Светлый фон

Но далее роли меняются: предательский двойник усвояет себе тон второго голоса Голядкина, пародийно утрируя его ласковую фамильярность. Уже при ближайшей встрече в канцелярии двойник берет этот тон и выдерживает его до конца повести, сам иной раз подчеркивая тождество выражений своей речи со словами Голядкина (сказанных им во время их первой беседы). Во время одной из их встреч в канцелярии двойник, фамильярно щелкнув Голядкина, «с самой ядовитой и далеко намекающей улыбкой проговорил ему: "Шалишь, братец, Яков Петрович, шалишь! Хитрить мы будем с тобой, Яков Петрович, хитрить"»[248]. Или несколько далее перед объяснением их с глазу на глаз в кофейной: «Дескать, так и так, душка, – проговорил господин Голядкин-младший, слезая с дрожек и бесстыдно потрепав героя нашего по плечу: – дружище ты этакой; для тебя, Яков Петрович, я готов переулочком (как справедливо в оно время вы, Яков Петрович, заметить изволили). Ведь вот плут, право, что захочет, то и сделает с человеком!»[249]

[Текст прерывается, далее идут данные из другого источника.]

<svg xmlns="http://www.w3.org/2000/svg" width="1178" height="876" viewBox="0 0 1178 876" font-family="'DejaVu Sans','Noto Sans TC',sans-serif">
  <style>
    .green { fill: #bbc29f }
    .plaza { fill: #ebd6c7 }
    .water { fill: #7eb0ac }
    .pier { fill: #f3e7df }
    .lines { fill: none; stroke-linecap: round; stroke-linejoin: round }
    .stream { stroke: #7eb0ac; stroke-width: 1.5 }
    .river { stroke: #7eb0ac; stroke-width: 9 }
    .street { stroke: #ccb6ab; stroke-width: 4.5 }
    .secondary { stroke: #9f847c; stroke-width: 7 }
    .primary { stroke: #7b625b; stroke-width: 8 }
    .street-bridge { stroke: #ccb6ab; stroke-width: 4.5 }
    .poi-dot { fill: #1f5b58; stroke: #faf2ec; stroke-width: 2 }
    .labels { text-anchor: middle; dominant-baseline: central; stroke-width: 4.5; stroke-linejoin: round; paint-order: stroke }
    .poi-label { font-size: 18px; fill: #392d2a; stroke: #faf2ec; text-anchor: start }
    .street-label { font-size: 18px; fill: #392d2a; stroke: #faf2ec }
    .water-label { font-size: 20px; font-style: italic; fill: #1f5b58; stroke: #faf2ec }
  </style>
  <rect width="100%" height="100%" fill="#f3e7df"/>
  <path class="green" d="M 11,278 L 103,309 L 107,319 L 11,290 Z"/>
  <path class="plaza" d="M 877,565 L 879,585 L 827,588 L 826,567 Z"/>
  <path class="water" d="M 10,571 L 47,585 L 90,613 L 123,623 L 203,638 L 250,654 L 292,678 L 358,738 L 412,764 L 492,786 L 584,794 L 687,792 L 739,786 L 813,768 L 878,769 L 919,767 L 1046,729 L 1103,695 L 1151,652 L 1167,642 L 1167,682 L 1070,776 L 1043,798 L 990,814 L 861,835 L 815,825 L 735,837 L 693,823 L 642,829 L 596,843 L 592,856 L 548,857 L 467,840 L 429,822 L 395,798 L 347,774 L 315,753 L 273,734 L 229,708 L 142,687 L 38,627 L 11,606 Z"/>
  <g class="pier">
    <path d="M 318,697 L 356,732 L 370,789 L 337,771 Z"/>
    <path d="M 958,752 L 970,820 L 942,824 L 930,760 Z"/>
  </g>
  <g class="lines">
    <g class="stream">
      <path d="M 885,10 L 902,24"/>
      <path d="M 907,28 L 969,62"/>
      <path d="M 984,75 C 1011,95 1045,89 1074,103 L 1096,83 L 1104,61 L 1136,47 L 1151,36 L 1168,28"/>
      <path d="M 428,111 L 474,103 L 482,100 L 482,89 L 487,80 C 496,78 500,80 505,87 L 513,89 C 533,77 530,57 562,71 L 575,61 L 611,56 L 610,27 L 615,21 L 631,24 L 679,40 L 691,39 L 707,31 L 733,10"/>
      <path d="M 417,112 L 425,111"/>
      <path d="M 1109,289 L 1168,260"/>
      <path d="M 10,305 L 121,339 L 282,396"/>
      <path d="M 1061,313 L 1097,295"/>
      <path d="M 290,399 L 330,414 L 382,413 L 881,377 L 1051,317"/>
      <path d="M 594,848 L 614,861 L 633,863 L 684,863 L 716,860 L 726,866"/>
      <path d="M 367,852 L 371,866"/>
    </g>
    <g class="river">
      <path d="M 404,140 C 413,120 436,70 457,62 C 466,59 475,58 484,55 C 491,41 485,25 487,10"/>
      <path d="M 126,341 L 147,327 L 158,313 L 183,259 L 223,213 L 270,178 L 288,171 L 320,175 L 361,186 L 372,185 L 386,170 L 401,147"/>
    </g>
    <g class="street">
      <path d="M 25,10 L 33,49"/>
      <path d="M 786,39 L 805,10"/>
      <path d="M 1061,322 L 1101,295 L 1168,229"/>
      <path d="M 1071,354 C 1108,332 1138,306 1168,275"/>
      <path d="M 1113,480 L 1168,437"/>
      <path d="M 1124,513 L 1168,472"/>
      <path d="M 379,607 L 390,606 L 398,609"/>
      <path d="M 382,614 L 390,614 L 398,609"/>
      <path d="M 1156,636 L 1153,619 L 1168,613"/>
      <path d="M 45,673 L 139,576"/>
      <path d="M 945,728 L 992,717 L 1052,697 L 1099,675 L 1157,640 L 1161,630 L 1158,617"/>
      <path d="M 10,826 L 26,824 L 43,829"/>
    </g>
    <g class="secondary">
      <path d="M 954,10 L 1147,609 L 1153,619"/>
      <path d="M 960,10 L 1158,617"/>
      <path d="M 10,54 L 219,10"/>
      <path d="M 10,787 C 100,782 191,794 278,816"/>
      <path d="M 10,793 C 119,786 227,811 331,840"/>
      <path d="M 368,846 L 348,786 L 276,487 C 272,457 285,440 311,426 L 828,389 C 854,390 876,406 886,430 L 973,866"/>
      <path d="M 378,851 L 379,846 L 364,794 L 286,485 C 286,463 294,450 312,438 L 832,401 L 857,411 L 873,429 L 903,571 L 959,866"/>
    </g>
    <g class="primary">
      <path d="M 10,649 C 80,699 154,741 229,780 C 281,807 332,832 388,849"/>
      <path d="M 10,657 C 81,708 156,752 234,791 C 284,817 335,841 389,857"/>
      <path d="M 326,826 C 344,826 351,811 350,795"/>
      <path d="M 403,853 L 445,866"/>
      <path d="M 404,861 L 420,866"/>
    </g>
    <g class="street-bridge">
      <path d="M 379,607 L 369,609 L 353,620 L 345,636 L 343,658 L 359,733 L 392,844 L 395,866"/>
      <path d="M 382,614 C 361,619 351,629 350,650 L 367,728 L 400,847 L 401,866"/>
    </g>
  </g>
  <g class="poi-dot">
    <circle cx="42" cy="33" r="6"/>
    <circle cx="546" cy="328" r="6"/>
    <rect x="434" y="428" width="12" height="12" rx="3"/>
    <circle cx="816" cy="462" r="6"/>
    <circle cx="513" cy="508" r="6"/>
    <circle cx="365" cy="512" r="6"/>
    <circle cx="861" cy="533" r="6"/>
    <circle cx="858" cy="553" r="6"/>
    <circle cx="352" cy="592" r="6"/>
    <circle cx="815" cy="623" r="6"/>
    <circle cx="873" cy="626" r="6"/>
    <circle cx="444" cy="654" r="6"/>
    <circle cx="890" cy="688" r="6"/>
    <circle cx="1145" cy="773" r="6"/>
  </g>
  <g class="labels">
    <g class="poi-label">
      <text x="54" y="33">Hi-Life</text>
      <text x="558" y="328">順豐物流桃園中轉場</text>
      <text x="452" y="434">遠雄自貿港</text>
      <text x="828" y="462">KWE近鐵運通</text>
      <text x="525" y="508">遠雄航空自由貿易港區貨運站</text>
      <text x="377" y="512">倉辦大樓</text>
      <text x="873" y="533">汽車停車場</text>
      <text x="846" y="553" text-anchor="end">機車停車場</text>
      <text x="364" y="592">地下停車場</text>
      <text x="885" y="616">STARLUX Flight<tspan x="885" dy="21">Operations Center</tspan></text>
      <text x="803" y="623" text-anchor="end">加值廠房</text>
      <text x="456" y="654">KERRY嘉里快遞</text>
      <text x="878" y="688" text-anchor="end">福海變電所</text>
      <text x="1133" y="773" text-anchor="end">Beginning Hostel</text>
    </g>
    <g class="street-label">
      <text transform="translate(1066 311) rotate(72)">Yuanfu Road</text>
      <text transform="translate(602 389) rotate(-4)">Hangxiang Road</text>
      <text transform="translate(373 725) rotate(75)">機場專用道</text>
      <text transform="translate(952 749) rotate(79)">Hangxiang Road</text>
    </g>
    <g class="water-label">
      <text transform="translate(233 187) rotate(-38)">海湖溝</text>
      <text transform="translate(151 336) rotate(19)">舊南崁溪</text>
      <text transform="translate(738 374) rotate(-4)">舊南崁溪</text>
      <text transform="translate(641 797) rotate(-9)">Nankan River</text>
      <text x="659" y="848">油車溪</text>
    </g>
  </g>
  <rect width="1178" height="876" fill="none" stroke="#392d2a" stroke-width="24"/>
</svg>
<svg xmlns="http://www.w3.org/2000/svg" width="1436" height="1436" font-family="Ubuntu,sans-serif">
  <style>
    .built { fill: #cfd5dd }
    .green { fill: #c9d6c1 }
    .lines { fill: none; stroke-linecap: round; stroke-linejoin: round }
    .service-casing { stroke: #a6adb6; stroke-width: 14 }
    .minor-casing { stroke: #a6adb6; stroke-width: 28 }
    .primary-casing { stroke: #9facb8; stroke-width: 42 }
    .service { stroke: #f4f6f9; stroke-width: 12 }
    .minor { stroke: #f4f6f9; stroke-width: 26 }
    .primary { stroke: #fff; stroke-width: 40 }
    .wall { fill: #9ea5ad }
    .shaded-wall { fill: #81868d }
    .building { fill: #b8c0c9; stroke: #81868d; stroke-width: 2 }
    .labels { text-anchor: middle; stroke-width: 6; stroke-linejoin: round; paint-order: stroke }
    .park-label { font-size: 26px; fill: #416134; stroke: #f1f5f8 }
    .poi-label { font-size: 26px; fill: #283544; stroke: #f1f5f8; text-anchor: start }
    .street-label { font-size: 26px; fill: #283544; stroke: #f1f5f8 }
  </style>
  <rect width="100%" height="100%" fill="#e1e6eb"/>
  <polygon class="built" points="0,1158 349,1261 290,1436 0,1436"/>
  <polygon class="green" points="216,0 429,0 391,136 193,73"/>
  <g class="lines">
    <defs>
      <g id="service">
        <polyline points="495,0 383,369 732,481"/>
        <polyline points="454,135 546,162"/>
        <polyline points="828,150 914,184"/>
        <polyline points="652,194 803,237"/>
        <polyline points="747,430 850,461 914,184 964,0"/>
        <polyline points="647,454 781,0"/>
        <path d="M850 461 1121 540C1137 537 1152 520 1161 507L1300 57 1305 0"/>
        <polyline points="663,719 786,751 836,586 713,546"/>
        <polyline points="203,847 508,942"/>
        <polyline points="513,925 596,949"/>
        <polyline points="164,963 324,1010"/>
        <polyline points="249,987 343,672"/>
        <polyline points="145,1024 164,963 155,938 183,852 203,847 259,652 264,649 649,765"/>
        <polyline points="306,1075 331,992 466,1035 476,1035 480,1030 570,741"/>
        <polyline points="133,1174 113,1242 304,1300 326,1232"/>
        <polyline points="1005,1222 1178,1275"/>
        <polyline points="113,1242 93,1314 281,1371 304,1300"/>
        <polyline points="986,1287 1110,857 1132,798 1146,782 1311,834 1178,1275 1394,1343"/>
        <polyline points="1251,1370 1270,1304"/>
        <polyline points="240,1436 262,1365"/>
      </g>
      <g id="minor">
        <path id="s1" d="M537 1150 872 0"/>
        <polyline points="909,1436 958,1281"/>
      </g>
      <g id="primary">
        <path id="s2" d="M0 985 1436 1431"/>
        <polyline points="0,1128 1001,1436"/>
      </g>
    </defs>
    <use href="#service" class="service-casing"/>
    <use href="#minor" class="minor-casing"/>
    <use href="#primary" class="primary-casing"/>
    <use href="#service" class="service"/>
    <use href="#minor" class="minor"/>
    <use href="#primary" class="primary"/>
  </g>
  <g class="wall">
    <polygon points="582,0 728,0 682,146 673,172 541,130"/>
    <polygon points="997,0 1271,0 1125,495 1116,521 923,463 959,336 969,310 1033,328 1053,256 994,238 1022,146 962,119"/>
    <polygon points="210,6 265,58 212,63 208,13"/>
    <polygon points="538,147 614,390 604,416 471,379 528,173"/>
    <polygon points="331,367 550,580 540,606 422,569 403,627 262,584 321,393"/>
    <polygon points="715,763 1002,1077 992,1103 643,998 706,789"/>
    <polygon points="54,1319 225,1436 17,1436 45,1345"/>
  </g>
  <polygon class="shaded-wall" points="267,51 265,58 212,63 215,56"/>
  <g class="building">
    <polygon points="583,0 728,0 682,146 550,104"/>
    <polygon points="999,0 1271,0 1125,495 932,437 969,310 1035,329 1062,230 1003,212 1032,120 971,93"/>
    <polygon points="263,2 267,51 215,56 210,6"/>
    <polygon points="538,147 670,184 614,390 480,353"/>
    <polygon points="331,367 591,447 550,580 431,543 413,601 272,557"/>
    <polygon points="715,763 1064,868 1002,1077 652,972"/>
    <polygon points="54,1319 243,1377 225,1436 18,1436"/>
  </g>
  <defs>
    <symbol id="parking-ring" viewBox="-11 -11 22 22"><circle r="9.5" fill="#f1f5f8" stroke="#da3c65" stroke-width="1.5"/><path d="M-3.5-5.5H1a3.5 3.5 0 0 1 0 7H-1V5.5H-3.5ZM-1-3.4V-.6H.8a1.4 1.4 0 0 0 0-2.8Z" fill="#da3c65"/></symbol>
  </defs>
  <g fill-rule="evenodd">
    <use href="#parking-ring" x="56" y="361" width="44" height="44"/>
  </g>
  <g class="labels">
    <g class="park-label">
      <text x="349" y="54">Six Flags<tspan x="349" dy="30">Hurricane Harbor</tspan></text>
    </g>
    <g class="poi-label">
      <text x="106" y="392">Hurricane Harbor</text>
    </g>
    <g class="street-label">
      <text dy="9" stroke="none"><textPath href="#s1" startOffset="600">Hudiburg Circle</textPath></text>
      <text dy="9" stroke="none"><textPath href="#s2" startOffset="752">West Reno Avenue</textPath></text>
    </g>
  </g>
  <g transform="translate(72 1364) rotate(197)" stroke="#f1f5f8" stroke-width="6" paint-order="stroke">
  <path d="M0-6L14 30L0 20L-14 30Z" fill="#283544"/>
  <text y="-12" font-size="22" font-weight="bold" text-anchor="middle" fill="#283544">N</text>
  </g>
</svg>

Это перенесение слов из одних уст в другие, где они, оставаясь содержательно теми же, меняют свой тон и свой последний смысл, – основной прием Достоевского. Он заставляет своих героев узнавать себя, свою идею, свое собственное слово, свою установку, свой жест в другом человеке, в котором все эти проявления меняют свой тотальный смысл, звучат иначе, как пародия или как издевка[250]. Почти каждый из главных героев Достоевского имеет своего частичного двойника в другом человеке или даже в нескольких других людях (Ставрогин и Иван Карамазов). В последнем же произведении своем Достоевский снова вернулся к приему полного воплощения второго голоса, правда, на более глубокой и тонкой основе. По своему внешне формальному замыслу диалог Ивана Карамазова с чертом аналогичен тем внутренним диалогам, которые ведет Голядкин с самим собою и со своим двойником; при всем несходстве в положении и в идеологическом наполнении здесь решается в сущности одна и та же художественная задача.

Так развивается интрига Голядкина с его двойником, развивается как драматизованный кризис его самосознания, как драматизованная исповедь. За пределы самосознания действие не выходит, так как действующими лицами являются лишь обособившиеся элементы этого самосознания. Действуют три голоса, на которые разложились голос и сознание Голядкина: его «я для себя», не могущее обойтись без другого и без его признания, его фиктивное «я для другого» (отражение в другом), т. е. второй замещающий голос Голядкина, и, наконец, непризнающий его чужой голос, который, однако, вне Голядкина реально не представлен, ибо в произведении нет других равноправных ему героев[251]. Получается своеобразная мистерия или, точнее, moralite, где действуют не целые люди, а борющиеся в них духовные силы, но moralite, лишенное всякого формализма и абстрактной аллегоричности.